For two sisters I know who live together, and their third sibling far away, today is what they regard as the second "Death Day" in less than a month. August brings anniversaries of the death of both their parents.

Other people they know have died this month, but nothing quite tops the loss of a father in childhood. A father who by all accounts was an older man besotted with the daughters of his senectitude, yet a strong-willed pater familias with ideas of yesteryear that would have clashed with these children's in a matter of a few years.

The young woman he'd met as a spy in World War II -- true story! -- was left to spend nearly half a century on her own; well provided, yet surely bereft as she raised three daughters. Decades later she still referred to herself as Mrs. X, rather than by her own given first and family names.

He died what must have been an excruciating struggle with cancer a few decades earlier than the actuarial expectations would have led anyone to expect. She died at a ripe old age, in her sleep.

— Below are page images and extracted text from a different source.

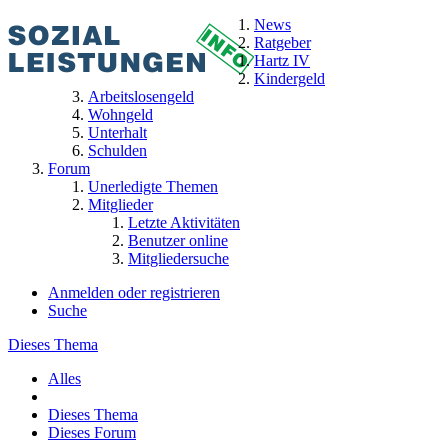
News
Ratgeber
Hartz IV
Kindergeld
Arbeitslosengeld
Wohngeld
Unterhalt
Schulden
Forum
Unerledigte Themen
Mitglieder
Letzte Aktivitäten
Benutzer online
Mitgliedersuche
Anmelden oder registrieren
Suche
Dieses Thema
Alles
Dieses Thema
Dieses Forum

They were both individuals whose lives, and the artifacts of their lives, with which I became acquainted long after the heyday of either one, bespoke a manner of abiding seemingly now gone. People of few spoken emotions, of thorough learning received and augmented as a given, lucky enough to be born to see the fruits of their labors pay off handsomely.

They were people of distinction, yet also rebels. She was a mother and housewife with a then-rare graduate degree designed to fulfill her unrealized ambition to run worldwide cartels. (I recounted her interment here.) He was that unusual businessman with a love of Dante Alighieri.

After people have lived long enough, there are always death days throughout the year; dates that remind us of people long gone.

In my mother's childhood it had been December, for her older sister, whose teenage death had put an entire household in mourning. For me it was November for years, the month my father died; that is, until my mother died on a date that was, only a few years after her passing, destined to become famous -- September 11.

Now I have photographs in which everyone portrayed is now dead. People I knew, people whose jokes still resonate from the picture as if they were still speaking.

I suspect that is what the two sisters will recall: their parents in their light summer clothes having evening drinks by the lake beside their home; he tossing witticisms, she laughing gently and her laughter rippling across the water.

Monday, August 02, 2010

Why Congresscritters (and "Outsider" opponents) Don't Care About You

Congress and the self-dubbed "outsiders" who are vying to win their seat this November ultimately don't give a damn about the likes of you and me (assuming you're not a billionaire) -- nor much, much less the unemployed and the poor. The question is: How come?

Aren't these supposed to be the people's spokesmen and women defending "the little guy" (and gal)? No. Here are three reasons why:
  1. They are not like you and me. Almost anyone who runs for Congress, certainly almost everybody in Congress, is a multimillionaire. They went to the best (read: most expensive, private) schools and played ... what's that Iroquois game called, again? ... ah, yes, lacrosse.
  2. You and me can't finance electoral campaigns. Didn't the last presidential candidates spend about $100 million apiece? You can frisk me all you want, but I don't have that kind of money. If I did, why would I throw it away on someone else's political campaign? The only reason would be to get laws that apply to everybody else, but not me.
  3. You and me don't have the necessary votes. Who votes the most? The elderly, who are as a whole well off and want their well-being protected. The rich and most educated, ditto. Some of the middle class (including those people who can't tell Jay Leno what the candidate they voted for looks like) -- most against their best interests. Not enough people who depend on public services and help ever vote.
All right, there probably are some exceptions to no. 1; some hard luck cases, including the president, get elected. They're still the tiniest of minorities and they haven't been called late for supper in decades -- after being elected, they will never be poor ever again.


So, if they're not average folk, they don't need our campaign money and can do just fine without our votes -- why in hell would they care?